Tuesday, June 13, 2017

Watch out?

No $20 bills on sidewalks is pretty clear. Also clear is the logic of the efficient markets hypothesis (EMH):  in the race for profit, new information is quickly scooped up and acted on -- and "baked into" asset prices. (To be sure, EMH is also misunderstood by many who bizarrely expect any and all surprises to also be reflected in asset prices.) Also clear is evidence that many investors have accepted the logic of the efficient markets hypothesis and have moved their holdings from stock pickers to index funds.

Stock market prices are the original "big data" -- and an unavoidable temptation for study by finance experts. Slightly less expert are those who look for portentious episodes in daily life (business and other).  Joe Kennedy supposedly got out of the stock market just before the 1929 crash because his shoeshine guy tipped him to buy.

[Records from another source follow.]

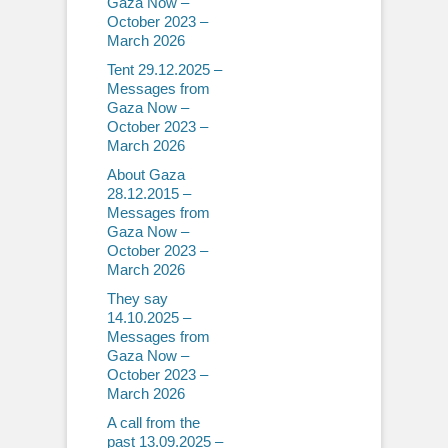
Gaza Now –
October 2023 –
March 2026
Tent 29.12.2025 –
Messages from
Gaza Now –
October 2023 –
March 2026
About Gaza
28.12.2015 –
Messages from
Gaza Now –
October 2023 –
March 2026
They say
14.10.2025 –
Messages from
Gaza Now –
October 2023 –
March 2026
A call from the
past 13.09.2025 –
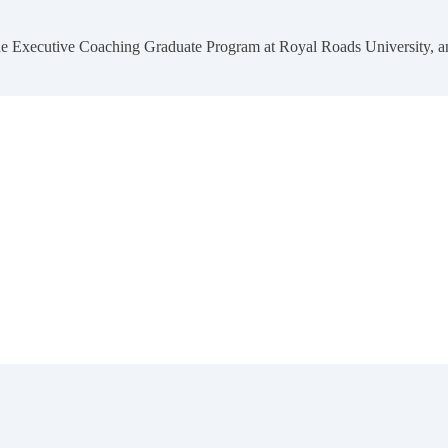
 the Executive Coaching Graduate Program at Royal Roads University,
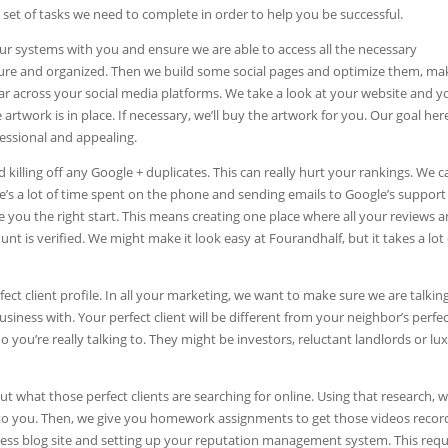
 set of tasks we need to complete in order to help you be successful.
up our systems with you and ensure we are able to access all the necessary
cure and organized. Then we build some social pages and optimize them, ma
ear across your social media platforms. We take a look at your website and y
rtwork is in place. If necessary, we’ll buy the artwork for you. Our goal here
essional and appealing.
killing off any Google + duplicates. This can really hurt your rankings. We c
ere’s a lot of time spent on the phone and sending emails to Google’s support
you the right start. This means creating one place where all your reviews 
 is verified. We might make it look easy at Fourandhalf, but it takes a lot 
t client profile. In all your marketing, we want to make sure we are talkin
siness with. Your perfect client will be different from your neighbor’s perfe
o you’re really talking to. They might be investors, reluctant landlords or lu
t what those perfect clients are searching for online. Using that research, 
 to you. Then, we give you homework assignments to get those videos recor
ress blog site and setting up your reputation management system. This requ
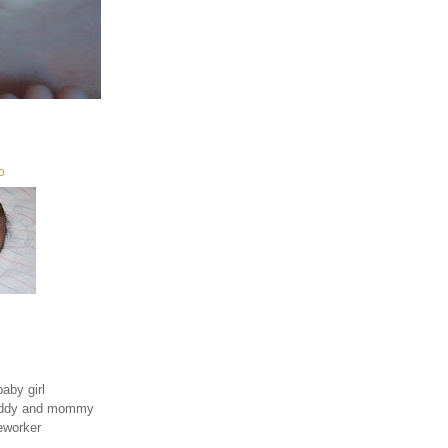
O
aby girl
daddy and mommy
eworker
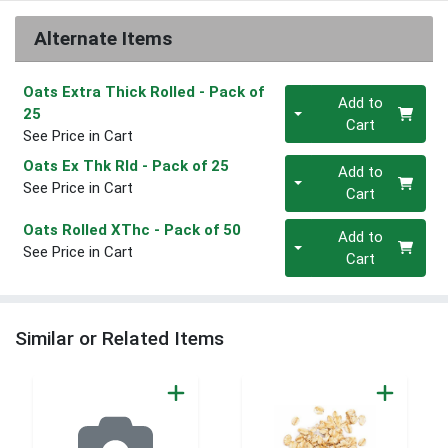
Alternate Items
Oats Extra Thick Rolled
- Pack of
Quantity 0
Add to
25
Cart
See Price in Cart
Quantity 0
Oats Ex Thk Rld
- Pack of 25
Add to
See Price in Cart
Cart
Quantity 0
Oats Rolled XThc
- Pack of 50
Add to
See Price in Cart
Cart
Similar or Related Items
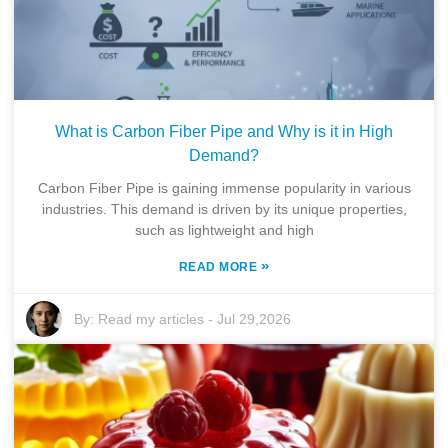
What is Carbon Fiber Pipe and Why is it in High
Demand?
Carbon Fiber Pipe is gaining immense popularity in various
industries. This demand is driven by its unique properties,
such as lightweight and high
»
READ MORE
By:
Read my articles
-
Jul 29,2026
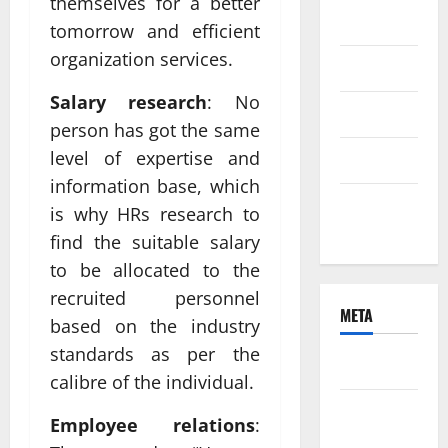
themselves for a better
2021
tomorrow and efficient
organization services.
June 2021
Salary research
: No
April 2021
person has got the same
level of expertise and
March 2021
information base, which
February
is why HRs research to
2021
find the suitable salary
to be allocated to the
recruited personnel
META
based on the industry
standards as per the
Log in
calibre of the individual.
Entries
Employee relations
:
feed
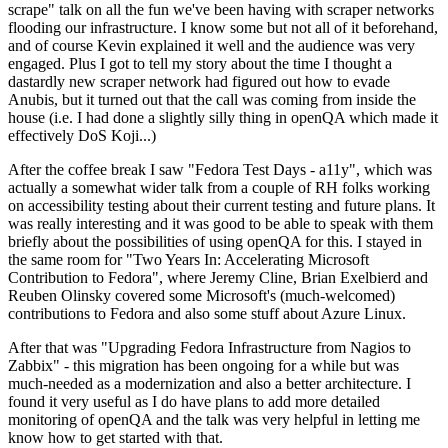
scrape" talk on all the fun we've been having with scraper networks
flooding our infrastructure. I know some but not all of it beforehand,
and of course Kevin explained it well and the audience was very
engaged. Plus I got to tell my story about the time I thought a
dastardly new scraper network had figured out how to evade
Anubis, but it turned out that the call was coming from inside the
house (i.e. I had done a slightly silly thing in openQA which made it
effectively DoS Koji...)
After the coffee break I saw "Fedora Test Days - a11y", which was
actually a somewhat wider talk from a couple of RH folks working
on accessibility testing about their current testing and future plans. It
was really interesting and it was good to be able to speak with them
briefly about the possibilities of using openQA for this. I stayed in
the same room for "Two Years In: Accelerating Microsoft
Contribution to Fedora", where Jeremy Cline, Brian Exelbierd and
Reuben Olinsky covered some Microsoft's (much-welcomed)
contributions to Fedora and also some stuff about Azure Linux.
After that was "Upgrading Fedora Infrastructure from Nagios to
Zabbix" - this migration has been ongoing for a while but was
much-needed as a modernization and also a better architecture. I
found it very useful as I do have plans to add more detailed
monitoring of openQA and the talk was very helpful in letting me
know how to get started with that.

This morning's WSJ includes "Does Anyone Remember How to Make a Subprime Mortgage? ... Brokers willing to learn the lost art of making risky mortgages are in demand again."  Your mileage may vary -- and there are many mortgage markets in the U.S.  But mortgage originators have been able to sell the mortgages they make. And the U.S. government GSE's (Fannie and Freddie) and others who buy them have been known to get bail-outs when things do not work as planned (wished for).

The usual caveats apply.

Monday, June 05, 2017

Irony?

With all the hand wringing over the Trump withdrawal from the Paris climate accord, it is refreshing and useful to get this short (just over 100 words) and clear statement from Cato.  The accord is at best simply a feel-good measure; at worst it is an awful waste.  More details at this conversation by Nick Gillespie with Bjorn Lomborg.  Perhaps the well worn Paris photo of over a hundred heads of state posing and posturing and smiling smug over their success in reaching the agreement says it best.

So it is ironic that there is so much breast-beating, now that the carpet has been pulled.

For some years, the best and brightest in urban planning have offered a simple solution to urban traffic.  Price parking.  Get one price right.  In fact, it is easier than it sounds because so many places have nearby commercial parking.  The market signals are abundant and easy to find.

But despite the clarity and simplicity, most parking remains under-priced.  And a thousand expensive and impotent "solutions" have been offered instead.  These include expensive parking requirements, expensive transit, expensive bike lanes, expensive HOV lanes, expensive vehicle mandates and subsidies, etc.

The people who cannot get one price right are eager to "fix" climate, health care, education, poverty, hunger, world peace, you name it.  Is there better word than irony?